Consider a scenario from the Principal Broker audit. The message pipeline had zero tests (P0 testing finding). The authentication middleware accepted any non-empty token (P0 security finding).

If you fix the authentication P0 first — building a real token validation system — your message pipeline tests now need to account for authentication. The tests you would have written before fixing auth are different from the tests you write after. If you write the pipeline tests first, you build them against an unauthenticated system and then have to revise them after the auth fix.

The P0 security findings set the foundation that everything else builds on. Fix them first.

Similarly, the architectural wiring failures (P1 — finops and feedback never wired) needed to be resolved before adding coverage tests for those subsystems. Testing code that is wired incorrectly produces tests that pass against broken wiring. Fix the wiring, then write the tests.

The fix order is:

P0 security findings
→ P0 architecture findings (stubs, hollow systems)
→ P0 testing findings (composition gaps)
→ P1 architecture findings (wiring failures)
→ P1 security findings (second-tier auth issues)
→ P1 performance findings (hot path optimization)
→ P1 testing findings (coverage to floor)
→ P2 findings (technical debt, sprint by sprint)
→ P3 findings (backlog, opportunistic)

Within each priority level, security findings typically come before architecture, and architecture before testing. The testing of a component depends on the component being correctly implemented and wired.

The Deployment Decision

The deployment gate is clean: if any P0 findings are open, the system does not ship. No exceptions, no "we'll fix it in the next release," no partial deployment.

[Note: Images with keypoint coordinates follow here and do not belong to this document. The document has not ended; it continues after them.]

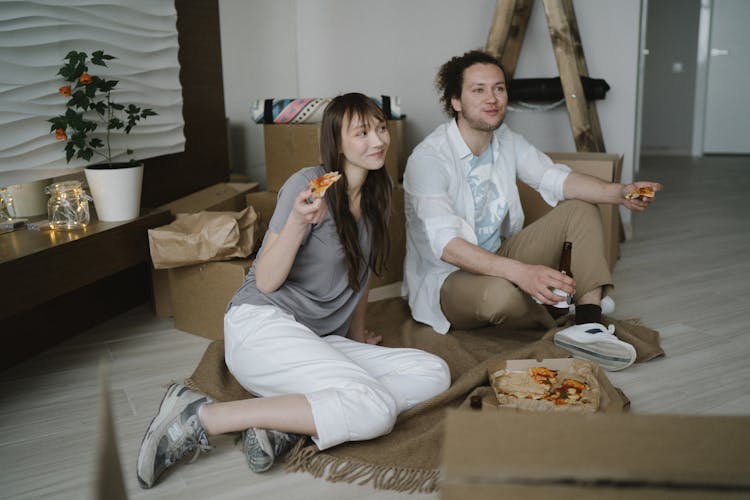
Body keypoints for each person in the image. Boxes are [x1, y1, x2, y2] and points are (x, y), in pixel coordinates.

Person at [136, 93, 450, 489]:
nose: (379, 141)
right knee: (375, 409)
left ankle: (284, 422)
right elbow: (266, 281)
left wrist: (357, 340)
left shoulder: (377, 196)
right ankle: (201, 416)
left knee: (432, 372)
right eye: (363, 132)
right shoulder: (307, 185)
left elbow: (362, 277)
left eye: (381, 128)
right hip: (262, 327)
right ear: (337, 143)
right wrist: (300, 222)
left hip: (314, 338)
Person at [402, 50, 661, 371]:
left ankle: (587, 322)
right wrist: (522, 273)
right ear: (455, 100)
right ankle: (558, 308)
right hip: (449, 278)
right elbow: (448, 247)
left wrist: (619, 192)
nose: (492, 98)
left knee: (581, 208)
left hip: (499, 256)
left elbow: (555, 177)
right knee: (499, 297)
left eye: (499, 88)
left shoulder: (505, 139)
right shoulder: (428, 159)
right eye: (478, 89)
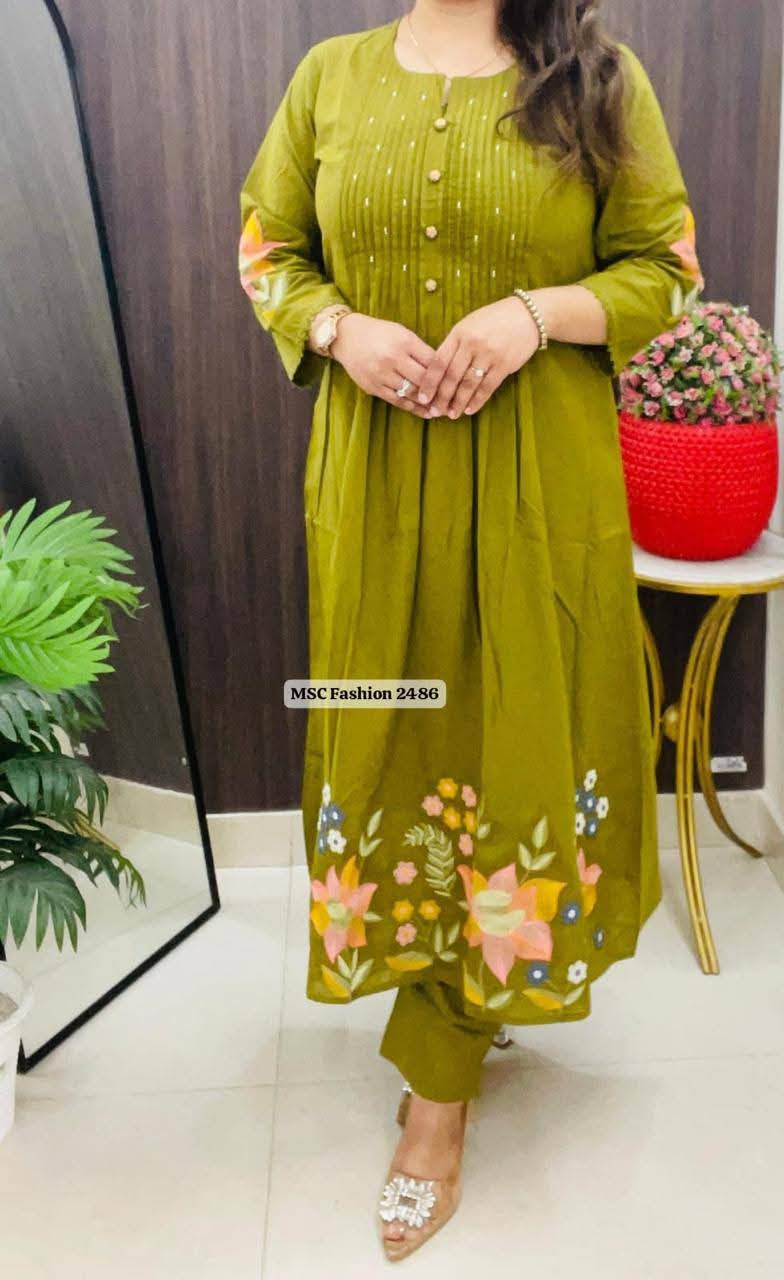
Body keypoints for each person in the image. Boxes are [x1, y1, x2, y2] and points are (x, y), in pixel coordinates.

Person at [238, 0, 703, 1262]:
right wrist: (338, 329)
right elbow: (267, 245)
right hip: (377, 486)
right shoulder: (329, 77)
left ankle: (437, 1089)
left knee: (513, 741)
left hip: (537, 484)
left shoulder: (594, 76)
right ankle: (447, 1006)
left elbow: (667, 268)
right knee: (394, 740)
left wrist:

This sounds rigid. It is. The rigidity is the point.

An auth bypass in production is not a minor issue that can be patched on the next release cycle. A kill switch that reports success while doing nothing is not an acceptable state in a system that controls AI agents. A message pipeline handler with zero tests means you are running safety enforcement code that has never been verified at the composition level.

P0 findings exist precisely because some problems cannot be deferred. The prioritization framework gives you a clean, defensible answer to the question "can we ship this?" when the answer is no.

Lesson 218 Drill

Take your last code review — any size. Categorize every finding using P0-P3 criteria. For each finding you originally fixed in any order, trace whether fixing it before a higher-priority item forced you to revisit the fix later. How many fixes needed revision because something foundational changed after they were written?

The answer to that question is the cost of ignoring fix order.

Bottom Line

84 findings prioritized is a sprint plan. 84 findings unprioritized is paralysis. The P0 to P3 framework encodes the dependency structure of your codebase's problems — which foundations need to be stable before you build on them. Fix P0 first. Always. Everything else is built on top of that ground.